If Obama had said that, DMarks, would you feel any better? I admit his comments are open to misinterpretation. And if you read the comments on the YouTube video, that's what people are saying. How dare Obama claim that blacks were here first! We're all Americans! (As if one comment negates the other.)

Some of the comments are pretty hypocritical. Are these commenters also saying that recent Latino immigrants are as American as they are? I doubt it. These people aren't embracing recent immigrants as equals; they're trying to marginalize or expel them.

As for Obama's own background...I don't think so, DMarks. His black roots are Kenyan. I think his father only visited the US; he didn't emigrate here.

So Obama doesn't have any personal "immigrant" experience to draw on. Unless you count his youth as an American immigrant in Indonesia, that is. He probably knew a lot of immigrants in Hawaii and Chicago, but he didn't count himself among them.

As for his white roots, they're in Kansas and go back several generations, at least. I've never heard anyone refer to his white ancestors as recent immigrants. They've probably been here a long time.

The Native aspect

I think I understand Obama's impulse. He was trying to provide a quick analysis for the camera. He didn't have time to go into a lengthy history lesson.

But as DMarks noted, you could draw the wrong inferences from Obama's quote. If blacks are more rooted in the American experience, then some whites (especially those of Spanish descent) are more rooted in the American experience than blacks. Does Obama really want to go there?

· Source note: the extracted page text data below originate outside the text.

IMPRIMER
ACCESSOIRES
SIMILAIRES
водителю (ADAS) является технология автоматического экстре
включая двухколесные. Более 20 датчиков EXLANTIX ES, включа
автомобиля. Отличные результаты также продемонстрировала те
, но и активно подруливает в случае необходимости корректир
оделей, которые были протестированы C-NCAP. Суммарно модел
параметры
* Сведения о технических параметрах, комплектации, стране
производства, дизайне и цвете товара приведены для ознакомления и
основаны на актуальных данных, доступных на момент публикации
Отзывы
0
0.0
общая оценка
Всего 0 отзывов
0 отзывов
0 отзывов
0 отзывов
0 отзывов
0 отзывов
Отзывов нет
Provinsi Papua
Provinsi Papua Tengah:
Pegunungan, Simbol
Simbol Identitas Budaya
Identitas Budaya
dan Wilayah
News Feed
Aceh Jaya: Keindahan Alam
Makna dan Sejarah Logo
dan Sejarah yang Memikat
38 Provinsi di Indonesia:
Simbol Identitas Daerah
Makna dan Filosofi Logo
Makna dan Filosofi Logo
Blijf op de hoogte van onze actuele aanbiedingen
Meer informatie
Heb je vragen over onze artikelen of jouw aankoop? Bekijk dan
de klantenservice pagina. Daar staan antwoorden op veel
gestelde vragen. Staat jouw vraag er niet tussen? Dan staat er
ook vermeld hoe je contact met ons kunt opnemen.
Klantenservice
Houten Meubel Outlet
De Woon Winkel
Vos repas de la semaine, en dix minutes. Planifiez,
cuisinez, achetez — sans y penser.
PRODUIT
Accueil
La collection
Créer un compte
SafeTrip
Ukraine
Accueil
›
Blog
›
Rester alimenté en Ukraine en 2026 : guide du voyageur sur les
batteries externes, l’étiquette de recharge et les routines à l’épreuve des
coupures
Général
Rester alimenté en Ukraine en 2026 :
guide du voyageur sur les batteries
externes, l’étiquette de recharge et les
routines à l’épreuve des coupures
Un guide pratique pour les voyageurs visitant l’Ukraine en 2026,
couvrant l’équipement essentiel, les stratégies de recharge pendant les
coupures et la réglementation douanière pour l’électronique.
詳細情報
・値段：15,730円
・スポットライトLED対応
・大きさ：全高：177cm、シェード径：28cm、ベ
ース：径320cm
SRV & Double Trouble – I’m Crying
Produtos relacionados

And as DMarks noted, Native Americans are more rooted in the American experience than anyone. Obama didn't make this point, so we'll make it for him.

It's too bad Obama couldn't have added a couple of lines of context. Something like:What Americans should remember, Anderson, is that Native Americans were here first. Then came the Spanish with their African slaves, and then others from England, France, and elsewhere. So America has been a multicultural place, with people of color prominent, since the beginning. African Americans are a fundamental part of that.Again, I don't know if something like this was on Obama's mind. If it was, he probably couldn't have said it without inflaming white Americans. Because many of these Americans can't tolerate anything that contradicts their founding myth.

But Natives may not have been on Obama's mind. Seems to me that omitting them is part of a pattern in his thinking. He often doesn't include Natives in his speeches.

Sure, his Native appointments have been decent, and his appropriation bills are heading in the right direction. But his staff may have made these choices and he merely signed off on them. It's not clear his heart is in them.

Obama campaigned on the rez and was made an honorary Native, but he doesn't seem to incorporate Natives into his thinking. He doesn't seem to have an indigenous worldview. He buys into the standard black-and-white paradigm of American history: whites founded nation, then enslaved blacks.

Since he knows better, I'm sure, it's a shame he doesn't use his position to say more. People need to hear that America isn't primarily or fundamentally a white nation. That Indians, blacks, and other minorities have been here a long time.

For more on the subject, see A Shining City on a Hill:  What Americans Believe.


dmarks said...

Glad I did not say anything to imply that Obama was an immigrant himself, which would key into the pernicious fiction that Barack Obama was not born in the U.S.

dmarks said...

And what I meant about Barack Obama and the "immigrant experience" is that his foreign father and close relatives who are immigrants give him something that is close to the immigrant experience. Or at least that of the 1st generation children of immigrants.

Not to mention his having lived in multiple countries, something else he has in common with actual immigrants, who might have (much of) their childhood in another country and adulthood in the U.S.

Stephen said...

Oh well at least Obama isn't comparing homosexuals to people who rape children so I guess this is a step up for him.